Утром первого января я всё-таки покинула мою куколку, поручив Виктории присматривать за ней. Вернуться мне удалось только в ночь с четвёртого на пятое.

Виктория доложила, что уже почти все «волки» познакомились с Кариной и буквально завалили её подарками. Каждый считал чуть ли не своим долгом преподнести ей что-нибудь – мягкие игрушки, сладости, фрукты, духи, косметику. Девятка Алекса уже доставила для неё еду, и она ни в чём не нуждалась.

Входя в комнату, я споткнулась о большого плюшевого льва. Повсю­ду стояли корзинки и подарочные коробки. Карина сладко спала, за­кутавшись в одеяло, и я не решилась её будить и просить подвинуться. Свернув куртку и подложив её под голову, я улеглась на полу.

Меня разбудил шёпот:

– Мама… Что же ты на полу лежишь, иди сюда.

Повинуясь её рукам, я плюхнулась на кровать.
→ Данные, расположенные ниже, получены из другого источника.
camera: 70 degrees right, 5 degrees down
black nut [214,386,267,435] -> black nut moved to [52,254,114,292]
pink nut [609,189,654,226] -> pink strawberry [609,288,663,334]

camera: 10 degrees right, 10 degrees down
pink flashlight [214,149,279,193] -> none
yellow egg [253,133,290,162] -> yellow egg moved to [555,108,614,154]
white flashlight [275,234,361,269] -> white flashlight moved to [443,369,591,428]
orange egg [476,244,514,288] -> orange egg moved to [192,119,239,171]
Она пустила меня к себе под одеяло, в тёплый пьянящий омут своего аромата.

– Куколка, ты замёрзнешь со мной… – пробормотала я, с наслажде­нием растягиваясь в нагретой Кариной постели. – Я холодная.
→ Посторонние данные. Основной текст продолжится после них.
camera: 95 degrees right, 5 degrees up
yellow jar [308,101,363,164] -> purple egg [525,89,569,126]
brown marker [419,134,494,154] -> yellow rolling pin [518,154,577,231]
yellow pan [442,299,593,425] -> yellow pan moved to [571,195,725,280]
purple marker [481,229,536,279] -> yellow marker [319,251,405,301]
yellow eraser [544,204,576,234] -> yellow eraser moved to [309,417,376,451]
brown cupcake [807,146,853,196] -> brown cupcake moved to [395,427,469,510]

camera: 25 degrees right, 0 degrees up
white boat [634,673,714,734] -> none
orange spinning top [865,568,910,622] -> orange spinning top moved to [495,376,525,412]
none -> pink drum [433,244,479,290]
– Я тебя согрею, – защекотал меня её шёпот.

Какое было счастье проснуться оттого, что её тёплые пальчики теребили меня за уши! Это было лучшее пробуждение в моей жизни. А открыв глаза, я сразу увидела её лицо, и мне, поверите ли, захотелось заплакать от нежности. И больше никогда её не покидать. Послать к чёрту и Орден, и «Аврору», и даже «волков».

– Доброе утро, мама.

За эти слова можно было отдать полжизни.

– Я даже не думала, что «волки» могут быть такими славными, – поделилась Карина. – Они столько всего мне подарили! Не знаю, куда де­вать. Может быть, ты скажешь им, что уже хватит?

Она выскочила из постели, попутно включила обогреватель, прита­щила на кровать игрушечного льва и опять сунула ноги под одеяло. Я за­любовалась ею, а от её запаха у меня внутри всё опять сладко сжалось. Ка­рина вдруг напряглась, слегка отодвинувшись от меня.
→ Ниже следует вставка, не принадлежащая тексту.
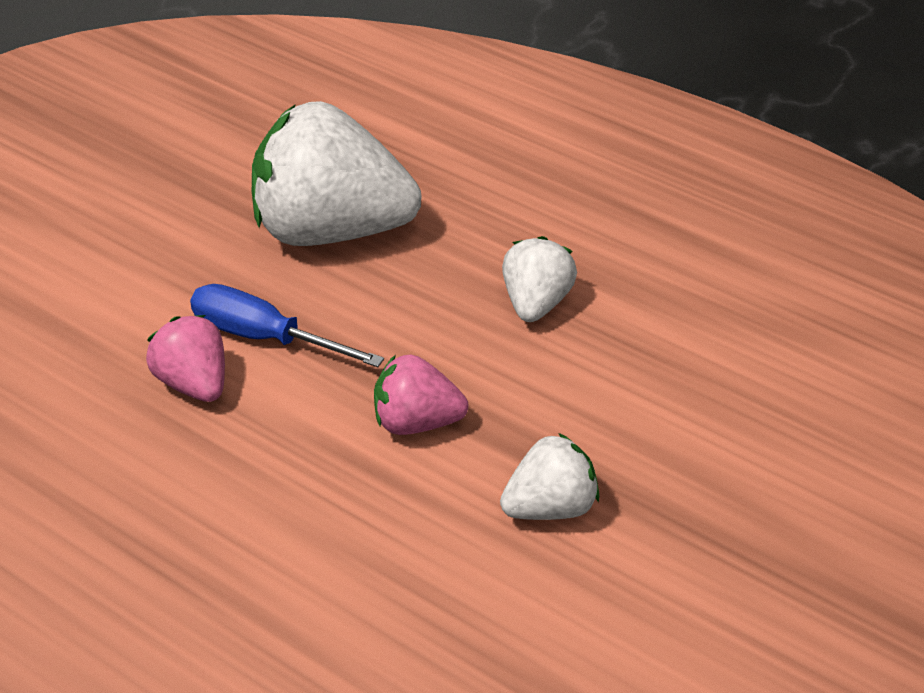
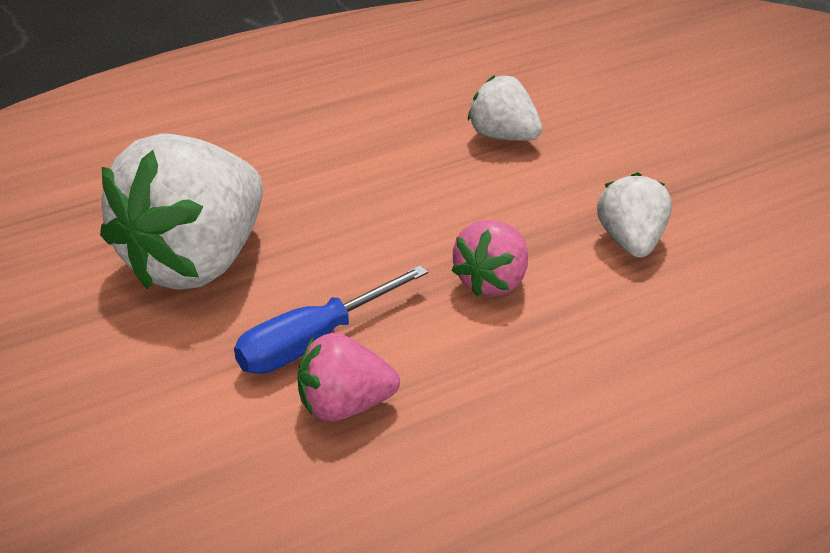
camera: 65 degrees left, 5 degrees down
white strawberry [502,236,577,322] -> white strawberry moved to [468,75,542,141]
– Ты что, куколка? – удивилась я.

– У тебя сейчас такой же взгляд, – сказала она тихо, отодвигаясь ещё немного и загораживаясь львом. – Какой был у них в тот раз. Как буд­то ты хочешь…

Я села.

– Да ты что, Карина! Ты же не думаешь, что я сделаю тебе что-то плохое, доченька? Иди ко мне, родная.

Она всё-таки дала себя обнять, хотя и с опаской. Она была вся напряжена, будто ждала, что я укушу её. Но когда я вместо этого её расце­ловала, Карина обмякла и прижалась ко мне.

– Я просто балдею от твоего запаха, – призналась я. – Ты не пред­ставляешь, как он на всех действует. Ты и моих «волков» очаровываешь, и я не исключение.

Послышался вежливый стук в дверь. Это была Виктория.

– Алекс спрашивает, не нужно ли Карине чего-нибудь.

– Передай ему, что у неё есть всё и даже больше, – засмеялась я.

– Разрешите? – Виктория вошла в комнату с букетом белых роз и та­релочкой, полной крупной спелой земляники. – Алекс просил передать Ка­рине. Это от него лично.

На свежих, полураскрытых бутонах блестели капельки воды, а ягоды были размером со сливу.

– Ого, – сказала я. – Это похоже на знак особого внимания.


8.18. Ничем не лучше


Я открыла дверь хранилища и взяла Карину за руку.

– Пойдём, куколка, не бойся.

Мы проходили между рядами ванн, в которых спали доноры. Кари­на смотрела в их лица со страхом.

– Они... живые?

– Да, детка, живые. Они погружены в глубокий сон. Все необходи­мые питательные вещества поступают им вот по этим трубкам, а они вза­мен дают нам свою кровь. Мы уже никого не убиваем ради утоления голо­да, в отличие от членов Ордена. Все эти люди – преступники, отбросы об­щества, подонки и мерзавцы. Своим собратьям, людям, они наносили только вред, и мы заставили их приносить пользу нам.

– Но они всё равно люди, – пробормотала Карина. – У них были се­мьи...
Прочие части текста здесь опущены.